Virkar proposed a degradation model for batteries based on non-equilibrium thermodynamics, considering the effects of chemical potential and SEI film on capacity degradation.

 He pointed out that there may be unbalanced cells in the series battery pack, and SEI film may also form at the interface between the positive electrode and electrolyte, leading to increased capacity degradation.


② Prediction based on feature parameters

Feature parameter based prediction refers to the use of changes in certain characteristic factors during the aging process of batteries to predict battery life.

 Currently, researchers are most concerned about the relationship between EIS and cycle life. 

Li et al. studied the change of impedance spectrum of commercial lithium cobalt oxide battery during the 1C charge discharge cycle, 

and observed the change of electrode materials by XRD, TEM and SEM. 

It was found that in the Nyquist curves of the positive and negative electrodes of the lithium battery, 

the size of the semicircle in the low frequency region corresponding to the impedance of the interface facial mask increased with the increase of the number of cycles, 

from which the cycle life of the battery could be inferred.


EIS can provide a more detailed description of battery impedance, 

but testing instruments are susceptible to external interference and difficult to effectively analyze complex spectra. Relatively speaking,

 the measurement of pulse impedance is simple and easy to implement, and can be quickly monitored online.


③ Data driven prediction

The data-driven approach refers to directly analyzing test data to uncover patterns without considering the physical and chemical reactions and mechanisms within the battery.

 It is an empirical simulation method. Common methods include time series models (AR), artificial neural network models (ANN), and correlation vector methods (RVM).

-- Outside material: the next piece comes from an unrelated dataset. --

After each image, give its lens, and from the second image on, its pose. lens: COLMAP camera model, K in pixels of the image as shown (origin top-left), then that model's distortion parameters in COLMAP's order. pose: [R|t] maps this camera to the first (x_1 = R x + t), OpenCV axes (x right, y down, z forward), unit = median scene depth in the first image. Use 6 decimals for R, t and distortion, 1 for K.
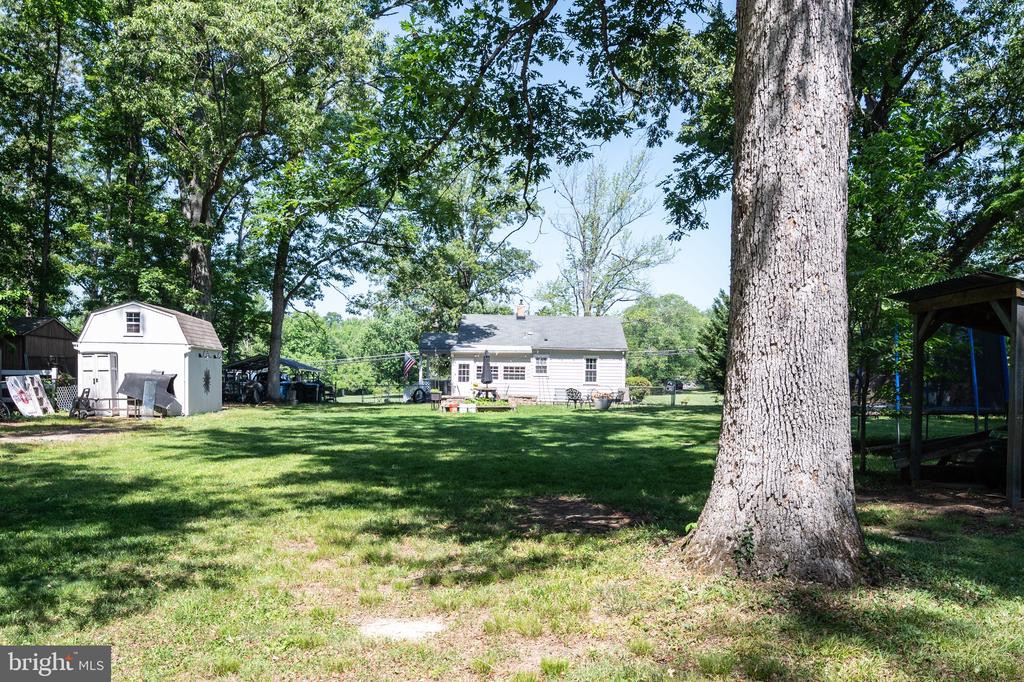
lens RADIAL K [[821.1, 0, 511.0], [0, 821.1, 392.9], [0, 0, 1]] dist [0.000636, 0.000398]
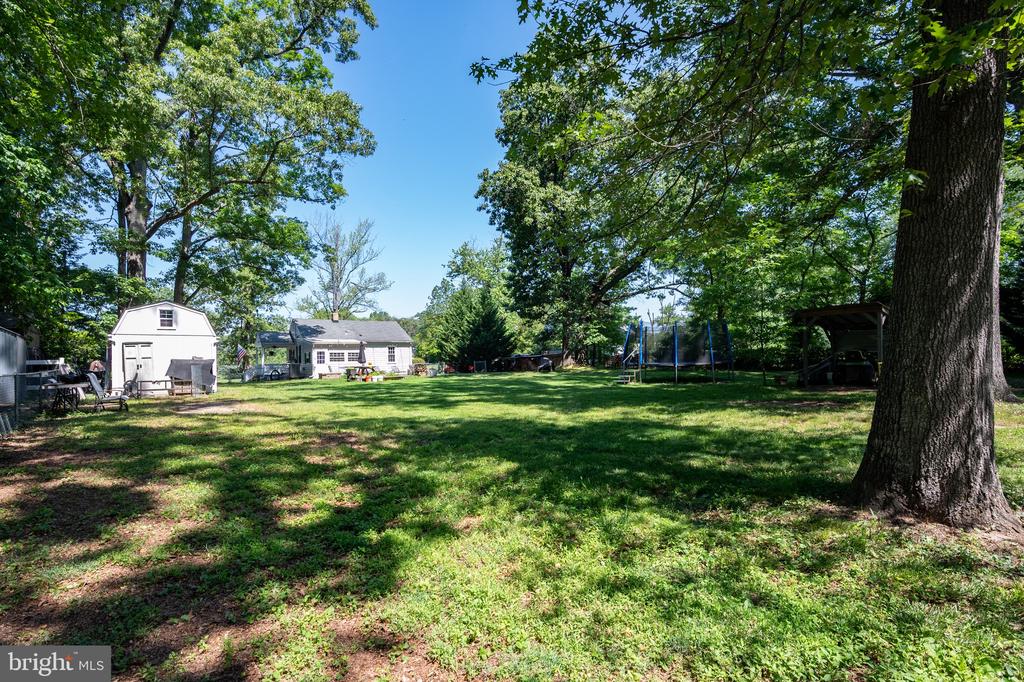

The AR model infers the predicted value of the current state based on data measured at certain previous time points, and has linear characteristics. 

Considering the nonlinear relationship between battery capacity degradation and cycle times, Luo Yue proposed an improved nonlinear AR model,

 which introduces an accelerated degradation factor in the later stage of prediction to improve the accuracy of prediction.


The ANN model is an artificial intelligence network system composed of multiple neurons according to certain rules, and is a typical nonlinear model. 

The RVM model belongs to the data regression analysis method,

 which can flexibly control overfitting and underfitting by adjusting parameters, and has the characteristics of probabilistic prediction. 

The prediction method based on internal mechanisms has better theoretical support and accuracy, but it is more complex. 

The advantage of data-driven methods is simplicity and practicality, but due to the inability of the obtained data to cover all parameters, it also has certain limitations.


3、summary

This article mainly introduces the research on the influencing factors of cycle life and life prediction models of power lithium-ion batteries. 

It can be seen that there are many factors that affect the cycle life of power lithium batteries, and the influencing factors are also different for lithium batteries with different materials and structures.


From the analysis in the article,

 it can be seen that we can extend the battery life by controlling parameters, 

such as allowing the battery to operate under appropriate temperature, rate, and charge discharge conditions. 

Relatively speaking, the factors affecting the cycle life of a battery pack are more complex, 

as these factors interact with each other and the issue of cell consistency can lead to the underutilization of the battery pack's performance, severely shortening its cycle life.


When predicting the cycle life of a battery, the establishment of an accurate, reasonable, 

and simple operational model based on the internal mechanism of the battery, a certain characteristic parameter,

 or a large amount of measured data is of great significance for the accurate evaluation of battery cycle life and further optimization of performance.